(DATA RECORDS):
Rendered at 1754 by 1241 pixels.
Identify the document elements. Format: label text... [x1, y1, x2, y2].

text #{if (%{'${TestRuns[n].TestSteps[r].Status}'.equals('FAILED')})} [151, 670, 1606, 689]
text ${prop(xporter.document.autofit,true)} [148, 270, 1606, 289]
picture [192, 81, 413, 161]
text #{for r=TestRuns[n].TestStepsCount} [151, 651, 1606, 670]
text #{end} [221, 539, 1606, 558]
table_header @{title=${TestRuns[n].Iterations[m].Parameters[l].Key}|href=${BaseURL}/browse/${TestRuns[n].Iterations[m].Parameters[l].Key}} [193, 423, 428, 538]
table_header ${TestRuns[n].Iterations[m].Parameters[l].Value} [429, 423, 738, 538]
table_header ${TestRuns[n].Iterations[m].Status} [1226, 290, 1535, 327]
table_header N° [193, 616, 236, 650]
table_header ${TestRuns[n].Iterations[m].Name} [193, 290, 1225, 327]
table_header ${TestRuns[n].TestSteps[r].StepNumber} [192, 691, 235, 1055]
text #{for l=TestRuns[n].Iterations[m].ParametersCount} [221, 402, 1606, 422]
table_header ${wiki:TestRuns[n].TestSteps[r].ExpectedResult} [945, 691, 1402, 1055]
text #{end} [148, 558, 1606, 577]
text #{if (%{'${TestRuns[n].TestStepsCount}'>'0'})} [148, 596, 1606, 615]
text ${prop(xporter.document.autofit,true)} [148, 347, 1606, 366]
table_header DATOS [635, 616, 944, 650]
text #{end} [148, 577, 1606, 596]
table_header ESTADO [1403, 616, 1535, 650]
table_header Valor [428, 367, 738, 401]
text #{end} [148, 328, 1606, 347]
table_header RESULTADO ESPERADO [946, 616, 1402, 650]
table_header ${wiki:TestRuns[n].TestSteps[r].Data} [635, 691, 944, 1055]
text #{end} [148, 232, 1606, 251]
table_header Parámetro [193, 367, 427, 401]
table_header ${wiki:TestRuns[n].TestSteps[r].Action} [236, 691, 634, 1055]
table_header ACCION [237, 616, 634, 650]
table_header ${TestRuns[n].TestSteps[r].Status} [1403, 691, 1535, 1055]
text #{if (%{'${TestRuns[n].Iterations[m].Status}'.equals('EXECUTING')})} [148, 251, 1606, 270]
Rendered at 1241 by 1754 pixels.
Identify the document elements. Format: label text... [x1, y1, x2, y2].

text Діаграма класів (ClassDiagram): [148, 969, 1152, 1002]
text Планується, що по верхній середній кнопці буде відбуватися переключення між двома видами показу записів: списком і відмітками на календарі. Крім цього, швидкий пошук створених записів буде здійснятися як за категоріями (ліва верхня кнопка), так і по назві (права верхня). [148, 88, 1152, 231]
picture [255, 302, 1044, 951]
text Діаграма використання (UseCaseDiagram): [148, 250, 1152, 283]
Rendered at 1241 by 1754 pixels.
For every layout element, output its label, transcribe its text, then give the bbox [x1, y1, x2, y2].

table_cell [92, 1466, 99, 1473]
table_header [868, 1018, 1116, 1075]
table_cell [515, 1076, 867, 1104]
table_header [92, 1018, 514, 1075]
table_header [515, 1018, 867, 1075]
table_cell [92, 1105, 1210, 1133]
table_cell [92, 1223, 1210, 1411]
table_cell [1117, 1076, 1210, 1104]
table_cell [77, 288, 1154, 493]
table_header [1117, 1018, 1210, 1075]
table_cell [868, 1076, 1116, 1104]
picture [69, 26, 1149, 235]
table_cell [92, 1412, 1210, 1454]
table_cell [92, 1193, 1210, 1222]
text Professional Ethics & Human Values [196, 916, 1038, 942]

(EXERCISE GOAL): Reproduce every record in full, keeping each one exactly as it reads.

(ANSWER TO THIS EXERCISE):
Rendered at 1754 by 1241 pixels.
Identify the document elements. Format: label text... [x1, y1, x2, y2].

text #{if (%{'${TestRuns[n].TestSteps[r].Status}'.equals('FAILED')})} [151, 670, 1606, 689]
text ${prop(xporter.document.autofit,true)} [148, 270, 1606, 289]
picture [192, 81, 413, 161]
text #{for r=TestRuns[n].TestStepsCount} [151, 651, 1606, 670]
text #{end} [221, 539, 1606, 558]
table_header @{title=${TestRuns[n].Iterations[m].Parameters[l].Key}|href=${BaseURL}/browse/${TestRuns[n].Iterations[m].Parameters[l].Key}} [193, 423, 428, 538]
table_header ${TestRuns[n].Iterations[m].Parameters[l].Value} [429, 423, 738, 538]
table_header ${TestRuns[n].Iterations[m].Status} [1226, 290, 1535, 327]
table_header N° [193, 616, 236, 650]
table_header ${TestRuns[n].Iterations[m].Name} [193, 290, 1225, 327]
table_header ${TestRuns[n].TestSteps[r].StepNumber} [192, 691, 235, 1055]
text #{for l=TestRuns[n].Iterations[m].ParametersCount} [221, 402, 1606, 422]
table_header ${wiki:TestRuns[n].TestSteps[r].ExpectedResult} [945, 691, 1402, 1055]
text #{end} [148, 558, 1606, 577]
text #{if (%{'${TestRuns[n].TestStepsCount}'>'0'})} [148, 596, 1606, 615]
text ${prop(xporter.document.autofit,true)} [148, 347, 1606, 366]
table_header DATOS [635, 616, 944, 650]
text #{end} [148, 577, 1606, 596]
table_header ESTADO [1403, 616, 1535, 650]
table_header Valor [428, 367, 738, 401]
text #{end} [148, 328, 1606, 347]
table_header RESULTADO ESPERADO [946, 616, 1402, 650]
table_header ${wiki:TestRuns[n].TestSteps[r].Data} [635, 691, 944, 1055]
text #{end} [148, 232, 1606, 251]
table_header Parámetro [193, 367, 427, 401]
table_header ${wiki:TestRuns[n].TestSteps[r].Action} [236, 691, 634, 1055]
table_header ACCION [237, 616, 634, 650]
table_header ${TestRuns[n].TestSteps[r].Status} [1403, 691, 1535, 1055]
text #{if (%{'${TestRuns[n].Iterations[m].Status}'.equals('EXECUTING')})} [148, 251, 1606, 270]
Rendered at 1241 by 1754 pixels.
Identify the document elements. Format: label text... [x1, y1, x2, y2].

text Діаграма класів (ClassDiagram): [148, 969, 1152, 1002]
text Планується, що по верхній середній кнопці буде відбуватися переключення між двома видами показу записів: списком і відмітками на календарі. Крім цього, швидкий пошук створених записів буде здійснятися як за категоріями (ліва верхня кнопка), так і по назві (права верхня). [148, 88, 1152, 231]
picture [255, 302, 1044, 951]
text Діаграма використання (UseCaseDiagram): [148, 250, 1152, 283]
Rendered at 1241 by 1754 pixels.
For every layout element, output its label, transcribe its text, then give the bbox [x1, y1, x2, y2].

table_cell [92, 1466, 99, 1473]
table_header [868, 1018, 1116, 1075]
table_cell [515, 1076, 867, 1104]
table_header [92, 1018, 514, 1075]
table_header [515, 1018, 867, 1075]
table_cell [92, 1105, 1210, 1133]
table_cell [92, 1223, 1210, 1411]
table_cell [1117, 1076, 1210, 1104]
table_cell [77, 288, 1154, 493]
table_header [1117, 1018, 1210, 1075]
table_cell [868, 1076, 1116, 1104]
picture [69, 26, 1149, 235]
table_cell [92, 1412, 1210, 1454]
table_cell [92, 1193, 1210, 1222]
text Professional Ethics & Human Values [196, 916, 1038, 942]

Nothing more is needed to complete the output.